The pilot made his usual announcements on the flight from Spokane this morning, including a warning that he expects a bumpy ride on the way to Boise. That got me thinking. I like bumpy rides. They provide a heightened sense of awareness. And that’s why I like the Net Collection Ratio. People are quick to point out the mismatch created by measuring the current month’s payments against current month’s charges. Some advocate the we should measure this classic performance measure by dividing the payments by the payments plus contractual adjustments for the month. Doing so tends to smooth the trend line – taking out some of the month to month fluctuations. Others will advocate for a rolling 12-month average – another tactic to smooth the trend line. Why is that a problem for me?
I like the bumps – the fluctuations from month to month. Bumps creates heightened sense of awareness. Let’s say your gross collection ratio moves from a perfect 98% to a puzzling 89% from one month to the next. Bang - A sense of accountability kicks in, and you move toward a heightened sense of awareness.
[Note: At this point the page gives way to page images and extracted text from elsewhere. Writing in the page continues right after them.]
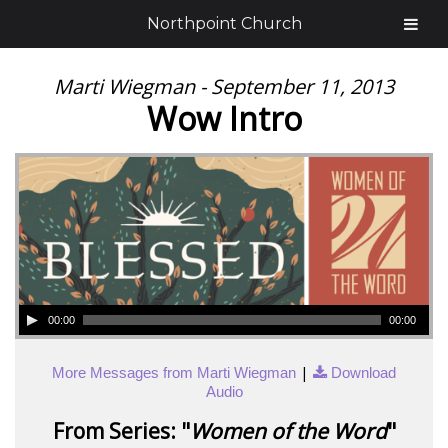
Northpoint Church
Marti Wiegman - September 11, 2013
Wow Intro
00:00
00:00
|
More Messages from Marti Wiegman
Download
Audio
From Series: "
Women of the Word
"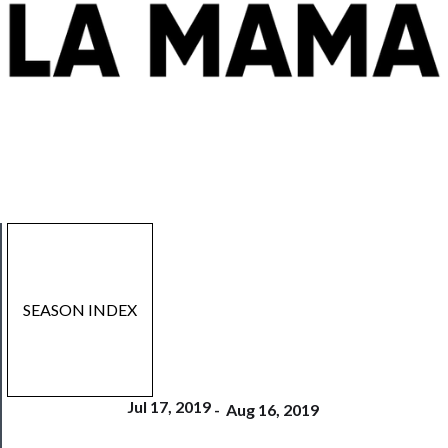
SEASON INDEX
Jul 17, 2019
-
Aug 16, 2019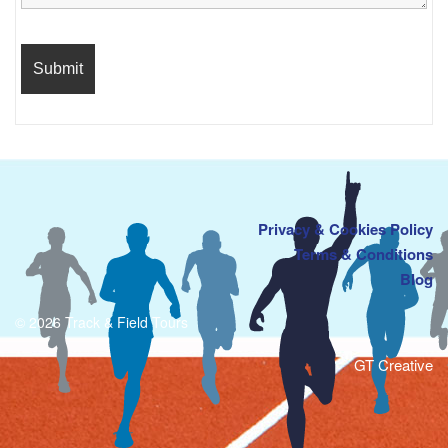
Privacy & Cookies Policy
Terms & Conditions
Blog
© 2026 Track & Field Tours
GT Creative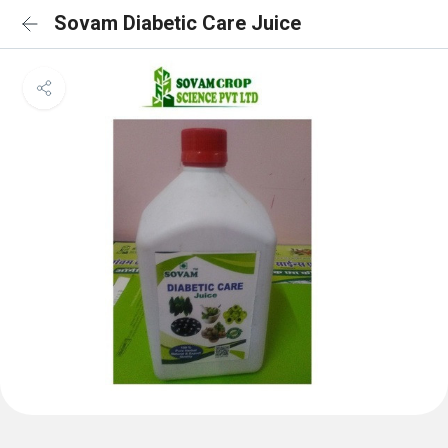
Sovam Diabetic Care Juice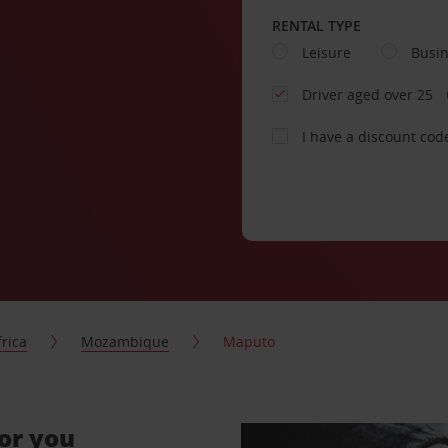
RENTAL TYPE
Leisure
Busi
Driver aged over 25
I have a discount cod
frica
Mozambique
Maputo
for you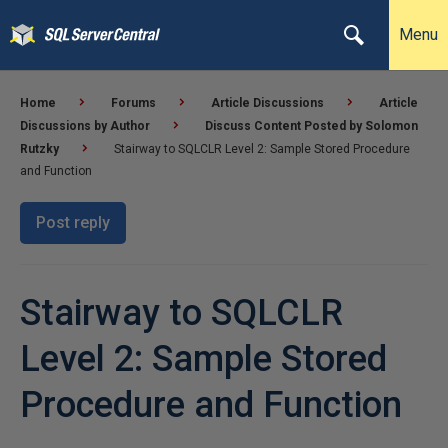
Menu
Home
Forums
Article Discussions
Article
Discussions by Author
Discuss Content Posted by Solomon
Rutzky
Stairway to SQLCLR Level 2: Sample Stored Procedure
and Function
Post reply
Stairway to SQLCLR
Level 2: Sample Stored
Procedure and Function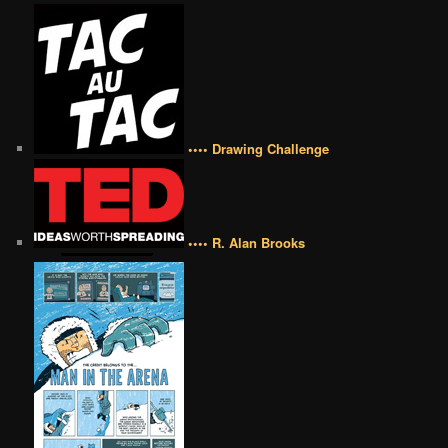
•••• Drawing Challenge
•••• R. Alan Brooks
You probe to see if cash declined – did a major payer just not pay us or was posting delayed? Should that probe fail to turn up an explanation for the drop in the ratio, you will probe further to see if there was a spike in gross charges, and if so was the spike from increased RVU production, and if so, did that represent true growth, or another posting situation. Still not satisfied, you will look to the pesky contractual adjustments.
You will find the reason and you will understand your business better because of the bumps.